Unnamed: 0,topic0,topic1,topic2,topic3,topic4,topic5,topic6,topic7,topic8,topic9,...,topic22,topic23,topic24,topic25,topic26,topic27,topic28,topic29,topic30,topic31
sms0,0.0,0.0,0.0,0.06,0.14,0.0,0.0,0.0,0.0,0.0,...,0.0,0.0,0.0,0.0,0.0,0.0,0.0,0.0,0.0,0.0
sms1,0.0,0.0,0.0,0.0,0.53,0.0,0.0,0.0,0.0,0.0,...,0.0,0.0,0.0,0.0,0.0,0.0,0.0,0.14,0.0,0.0
sms2!,0.0,0.0,0.0,0.0,0.0,0.65,0.0,0.0,0.0,0.0,...,0.0,0.0,0.0,0.33,0.0,0.0,0.0,0.0,0.0,0.0
sms3,0.0,0.11,0.0,0.0,0.39,0.0,0.0,0.0,0.0,0.0,...,0.0,0.0,0.0,0.0,0.0,0.0,0.0,0.0,0.0,0.0
sms4,0.0,0.0,0.0,0.0,0.0,0.0,0.0,0.0,0.0,0.0,...,0.0,0.0,0.09,0.0,0.0,0.47,0.0,0.0,0.0,0.0


In this case, these topics (32) are even more sparse - also being more cleanly separated.
<br>
Afterwards, we can utilise the LDA model (classifier) to train upon these spam messages, utilising the added 32D LDiA topic vectors.

In [76]:
X_train, X_test, y_train, y_test = train_test_split(ldia32_topic_vectors, sms.spam, test_size=0.5, random_state=271828)
lda = LDA(n_components=1)
lda = lda.fit(X_train, y_train)
sms['ldia32_spam'] = lda.predict(ldia32_topic_vectors)
X_train.shape

(2418, 32)

In [79]:
round(float(lda.score(X_test, y_test)),3)

0.936

Based on the accuracy scores, 93.6% is comparable to the 94% score retrieved from the 16-D LDiA topic vectors.

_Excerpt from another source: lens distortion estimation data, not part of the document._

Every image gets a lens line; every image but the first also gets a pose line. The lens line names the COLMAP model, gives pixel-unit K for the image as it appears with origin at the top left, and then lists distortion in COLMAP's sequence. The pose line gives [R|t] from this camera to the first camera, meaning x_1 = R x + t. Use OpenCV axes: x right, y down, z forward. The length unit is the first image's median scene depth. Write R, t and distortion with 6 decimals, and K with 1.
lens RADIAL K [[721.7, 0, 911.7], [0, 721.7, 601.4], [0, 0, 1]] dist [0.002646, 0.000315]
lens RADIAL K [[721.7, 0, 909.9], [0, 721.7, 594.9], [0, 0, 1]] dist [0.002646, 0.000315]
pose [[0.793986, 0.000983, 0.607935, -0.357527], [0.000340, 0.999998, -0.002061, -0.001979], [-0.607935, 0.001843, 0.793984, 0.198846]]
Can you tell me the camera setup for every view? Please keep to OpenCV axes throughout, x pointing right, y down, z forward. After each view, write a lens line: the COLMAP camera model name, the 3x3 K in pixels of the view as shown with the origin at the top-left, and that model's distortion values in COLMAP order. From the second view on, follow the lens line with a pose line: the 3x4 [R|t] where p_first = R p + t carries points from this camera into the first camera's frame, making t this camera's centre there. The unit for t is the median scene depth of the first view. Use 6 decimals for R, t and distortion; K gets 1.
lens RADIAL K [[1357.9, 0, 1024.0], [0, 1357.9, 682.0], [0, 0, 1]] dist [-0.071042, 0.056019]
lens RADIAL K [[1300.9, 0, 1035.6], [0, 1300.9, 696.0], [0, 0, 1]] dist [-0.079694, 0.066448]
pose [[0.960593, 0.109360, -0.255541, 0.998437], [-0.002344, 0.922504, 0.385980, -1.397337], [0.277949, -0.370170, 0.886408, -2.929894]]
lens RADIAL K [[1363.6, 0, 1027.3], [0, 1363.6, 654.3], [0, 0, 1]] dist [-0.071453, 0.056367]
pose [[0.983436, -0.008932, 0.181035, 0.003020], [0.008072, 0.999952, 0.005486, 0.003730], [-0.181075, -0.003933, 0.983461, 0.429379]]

It should be noted that 'warnings' related to collinearity issues has nothing to do with opitmisation of topics (components) under a specified topic model.
<br>
Hence, collinearity is an inherent problem within the underlying data. 
<br>
To solve such a problem, we need to add 'noise' or metadata to the SMS data as synthetic words, or remove those duplicate word vectors/pairings that happen to repeat frequently in our documents.  

***Summary***

A larger number of topics allows for more precision about the topics and generally produce topics that linearly separate better.
<br>
Yet, the performance of `LDiA + LDA` is not quite as good as the 96% accuracy of `PCA + LDA`.
<br>
Hence, PCA is keeping our SMS topic vectors spread out more efficiently - allowing for a wider gap between messages to cut with a hyperplane (decision boundary) to separate classes.
<br>
Finding explainable topics, like those used for summarisation, is what `LDiA` is good at. Also, it can do a fairly good job at creating topics useful for linear classification.